TrimTuning Your Parakite
Let’s talk about something gloriously unsexy and wildly important: retrimming your parakite.
Because nothing humbles a pilot faster than realizing the wing didn’t get slow… you did. Or more accurately, your trim did.
Many pilots are quietly noticing across manufacturers: parakites are going out of trim faster than we’d like. Not because they’re junk. Not because Dyneema is secretly spaghetti. But because physics is patient and load paths don’t lie.
Dyneema — that miracle fiber — is absurdly strong. It has extremely low elastic stretch. People hear that and think “bulletproof.” But here’s the nerdy truth: the fibers themselves barely elongate, yet the braided weave absolutely does settle under load. The structure moves. The geometry changes. And in parakites, geometry is everything.
Now consider where the majority of load flows through the system. It’s not evenly distributed fairy dust. Most of the stress runs through the A connection points into your carabiners. That’s the primary load path. So when things begin to creep, that’s where you’ll see the biggest discrepancy from factory length.
After as little as 20 hours — especially if you’re flying aggressively and loading the wing hard — you can start to see changes.
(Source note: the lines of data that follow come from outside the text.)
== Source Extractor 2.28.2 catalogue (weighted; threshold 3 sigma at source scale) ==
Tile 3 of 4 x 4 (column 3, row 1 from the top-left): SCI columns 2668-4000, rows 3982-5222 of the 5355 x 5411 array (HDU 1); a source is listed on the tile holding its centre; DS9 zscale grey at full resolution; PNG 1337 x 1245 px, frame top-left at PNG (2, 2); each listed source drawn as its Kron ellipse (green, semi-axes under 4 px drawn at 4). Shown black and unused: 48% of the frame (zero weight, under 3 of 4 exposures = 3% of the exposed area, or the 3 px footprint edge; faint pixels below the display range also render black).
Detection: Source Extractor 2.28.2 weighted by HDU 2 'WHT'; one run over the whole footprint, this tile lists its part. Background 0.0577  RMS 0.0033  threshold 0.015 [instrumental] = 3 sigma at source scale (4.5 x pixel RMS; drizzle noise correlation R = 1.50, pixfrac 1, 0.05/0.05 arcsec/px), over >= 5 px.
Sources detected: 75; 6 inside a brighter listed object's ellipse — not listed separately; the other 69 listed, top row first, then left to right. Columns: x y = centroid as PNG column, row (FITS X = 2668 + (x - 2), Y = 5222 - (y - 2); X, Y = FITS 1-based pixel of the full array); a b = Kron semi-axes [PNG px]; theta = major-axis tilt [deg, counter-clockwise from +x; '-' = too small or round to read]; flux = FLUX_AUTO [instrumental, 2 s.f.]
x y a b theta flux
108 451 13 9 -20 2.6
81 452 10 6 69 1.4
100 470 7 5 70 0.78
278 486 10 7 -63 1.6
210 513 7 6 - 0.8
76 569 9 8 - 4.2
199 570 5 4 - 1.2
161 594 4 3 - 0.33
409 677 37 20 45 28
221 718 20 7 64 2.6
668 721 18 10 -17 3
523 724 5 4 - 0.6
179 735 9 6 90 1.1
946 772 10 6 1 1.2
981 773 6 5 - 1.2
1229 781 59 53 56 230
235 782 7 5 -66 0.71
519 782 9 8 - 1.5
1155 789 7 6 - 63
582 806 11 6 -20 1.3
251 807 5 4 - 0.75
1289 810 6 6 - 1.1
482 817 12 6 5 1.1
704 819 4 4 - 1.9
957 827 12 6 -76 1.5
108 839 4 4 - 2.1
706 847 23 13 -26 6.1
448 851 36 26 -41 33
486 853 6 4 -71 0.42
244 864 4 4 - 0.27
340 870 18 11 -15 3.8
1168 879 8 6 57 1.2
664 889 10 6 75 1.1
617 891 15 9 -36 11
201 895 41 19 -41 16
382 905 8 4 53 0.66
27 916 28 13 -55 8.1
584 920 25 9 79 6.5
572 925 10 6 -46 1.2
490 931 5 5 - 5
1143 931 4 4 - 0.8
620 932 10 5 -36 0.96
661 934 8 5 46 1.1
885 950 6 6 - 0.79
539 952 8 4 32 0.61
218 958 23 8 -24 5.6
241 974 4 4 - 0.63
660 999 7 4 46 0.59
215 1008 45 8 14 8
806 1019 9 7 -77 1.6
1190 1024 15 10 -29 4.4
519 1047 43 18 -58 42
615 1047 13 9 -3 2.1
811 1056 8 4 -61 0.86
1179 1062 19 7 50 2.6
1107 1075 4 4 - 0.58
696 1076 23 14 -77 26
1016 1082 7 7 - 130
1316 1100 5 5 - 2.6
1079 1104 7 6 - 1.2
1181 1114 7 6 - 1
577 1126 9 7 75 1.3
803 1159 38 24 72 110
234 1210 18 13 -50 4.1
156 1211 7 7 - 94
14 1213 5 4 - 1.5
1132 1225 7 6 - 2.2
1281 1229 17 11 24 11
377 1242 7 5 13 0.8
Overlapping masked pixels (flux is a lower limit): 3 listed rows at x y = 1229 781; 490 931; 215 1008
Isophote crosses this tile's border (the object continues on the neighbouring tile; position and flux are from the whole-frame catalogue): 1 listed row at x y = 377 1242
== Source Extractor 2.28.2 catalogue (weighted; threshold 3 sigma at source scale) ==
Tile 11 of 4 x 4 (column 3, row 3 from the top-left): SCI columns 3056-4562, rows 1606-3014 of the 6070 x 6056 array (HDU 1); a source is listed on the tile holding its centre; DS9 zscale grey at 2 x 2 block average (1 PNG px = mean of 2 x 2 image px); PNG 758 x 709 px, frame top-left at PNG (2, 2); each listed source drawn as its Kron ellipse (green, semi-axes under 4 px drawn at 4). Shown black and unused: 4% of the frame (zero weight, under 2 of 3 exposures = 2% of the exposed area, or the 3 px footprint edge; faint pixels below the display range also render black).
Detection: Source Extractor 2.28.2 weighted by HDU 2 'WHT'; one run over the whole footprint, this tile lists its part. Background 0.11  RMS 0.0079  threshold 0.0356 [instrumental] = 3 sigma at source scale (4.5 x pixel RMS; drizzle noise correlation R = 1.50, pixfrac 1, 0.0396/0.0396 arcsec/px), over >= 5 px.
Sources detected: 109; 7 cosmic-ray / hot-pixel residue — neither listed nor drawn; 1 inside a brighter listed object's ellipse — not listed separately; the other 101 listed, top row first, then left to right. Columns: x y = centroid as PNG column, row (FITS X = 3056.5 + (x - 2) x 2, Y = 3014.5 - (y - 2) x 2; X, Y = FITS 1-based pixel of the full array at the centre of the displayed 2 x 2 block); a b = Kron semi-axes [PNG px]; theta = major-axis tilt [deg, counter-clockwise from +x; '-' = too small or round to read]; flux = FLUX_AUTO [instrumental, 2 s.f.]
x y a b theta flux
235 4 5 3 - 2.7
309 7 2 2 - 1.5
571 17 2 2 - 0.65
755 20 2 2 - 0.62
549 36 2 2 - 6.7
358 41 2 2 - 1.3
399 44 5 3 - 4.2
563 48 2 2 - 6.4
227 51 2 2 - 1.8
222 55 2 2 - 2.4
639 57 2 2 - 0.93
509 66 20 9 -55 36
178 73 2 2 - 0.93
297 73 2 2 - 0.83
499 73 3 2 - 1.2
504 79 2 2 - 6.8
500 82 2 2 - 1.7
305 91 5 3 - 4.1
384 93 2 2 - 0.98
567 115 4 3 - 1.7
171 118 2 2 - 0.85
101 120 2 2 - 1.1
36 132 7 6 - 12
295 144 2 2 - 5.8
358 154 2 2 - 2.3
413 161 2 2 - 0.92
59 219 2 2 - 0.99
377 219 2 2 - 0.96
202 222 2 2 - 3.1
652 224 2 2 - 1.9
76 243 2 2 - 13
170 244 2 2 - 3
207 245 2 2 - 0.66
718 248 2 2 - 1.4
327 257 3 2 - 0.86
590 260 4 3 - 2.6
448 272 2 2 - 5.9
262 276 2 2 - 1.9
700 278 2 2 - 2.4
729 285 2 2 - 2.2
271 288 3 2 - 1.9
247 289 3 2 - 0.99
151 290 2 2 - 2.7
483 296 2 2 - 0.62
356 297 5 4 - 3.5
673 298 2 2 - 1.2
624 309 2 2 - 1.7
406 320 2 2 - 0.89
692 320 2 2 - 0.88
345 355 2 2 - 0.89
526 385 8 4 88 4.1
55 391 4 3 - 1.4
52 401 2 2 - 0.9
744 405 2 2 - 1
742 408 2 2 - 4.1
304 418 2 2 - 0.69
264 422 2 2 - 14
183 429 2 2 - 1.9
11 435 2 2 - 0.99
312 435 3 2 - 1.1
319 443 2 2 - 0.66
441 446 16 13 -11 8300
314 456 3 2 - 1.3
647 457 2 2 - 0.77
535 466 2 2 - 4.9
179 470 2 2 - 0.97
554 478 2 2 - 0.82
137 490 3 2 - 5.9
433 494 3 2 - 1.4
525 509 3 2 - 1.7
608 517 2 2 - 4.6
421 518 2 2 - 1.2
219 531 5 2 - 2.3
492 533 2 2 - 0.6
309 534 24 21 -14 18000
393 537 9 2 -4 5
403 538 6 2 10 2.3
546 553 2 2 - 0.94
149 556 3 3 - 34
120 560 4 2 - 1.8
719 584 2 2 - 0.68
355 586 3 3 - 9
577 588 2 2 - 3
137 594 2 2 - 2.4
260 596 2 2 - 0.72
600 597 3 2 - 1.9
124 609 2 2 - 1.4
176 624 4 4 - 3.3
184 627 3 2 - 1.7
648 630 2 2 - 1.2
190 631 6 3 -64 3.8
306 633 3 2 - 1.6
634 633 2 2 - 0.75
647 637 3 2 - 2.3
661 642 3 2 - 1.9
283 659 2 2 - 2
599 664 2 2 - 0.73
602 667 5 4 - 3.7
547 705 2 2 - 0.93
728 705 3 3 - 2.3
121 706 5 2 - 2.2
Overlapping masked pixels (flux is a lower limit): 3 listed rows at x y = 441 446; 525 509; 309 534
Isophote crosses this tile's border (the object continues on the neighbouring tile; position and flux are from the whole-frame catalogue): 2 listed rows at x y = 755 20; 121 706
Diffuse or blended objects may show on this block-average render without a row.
By 50–100 hours, many pilots notice a substantial reduction in speed and something visually obvious: a crease across the reflex section when hands are fully up.
A healthy reflex profile has a smooth, continuous transition from D lines to trailing edge. When the trim shifts, you’ll see a demarcation line — a crease across the back of the wing. That’s geometry telling you it’s not happy.
Now, are the risers “stretching”? Sort of. But not in the way people imagine. This isn’t bungee cord behavior. It’s micro-settling. Creep. Knot compression. Fiber bedding-in. The Dyneema filaments don’t elongate much, but the braid tightens. The A riser knot cinches down under repeated load cycles. Tiny changes add up to measurable differences.
And a few millimeters in the A’s can dramatically alter angle of attack and reflex behavior.
Here’s the practical interim fix: add a loop at the A riser connection point to the maillon (hard link).
Not a simple overhand knot tied in the riser body — that creates a stress concentration and weak point in the fibers. Instead, a proper loop configuration that shortens the effective A length without compromising structural integrity. You can also add corresponding loops at the A line connections if you need more taken in.
Relining should be the last drastic step and typically shouldn’t be necessary for many, many hours or unless there’s damage. Most slow-down issues pilots are feeling are geometry drift, not catastrophic line stretch.
The key shift here is mindset. Stop thinking of trim as fixed. It’s dynamic. Every heavy loading, every hard inflation, every high-G carve is quietly persuading your weave to settle.
Wings are mechanical systems. Mechanical systems drift.
The good news? This is measurable. Fixable. Teachable.
The strange, delightful truth is this: your wing is constantly negotiating with gravity. Retrimming is just stepping back into the conversation.
When geometry is right, reflex is clean, speed returns, and that crease disappears.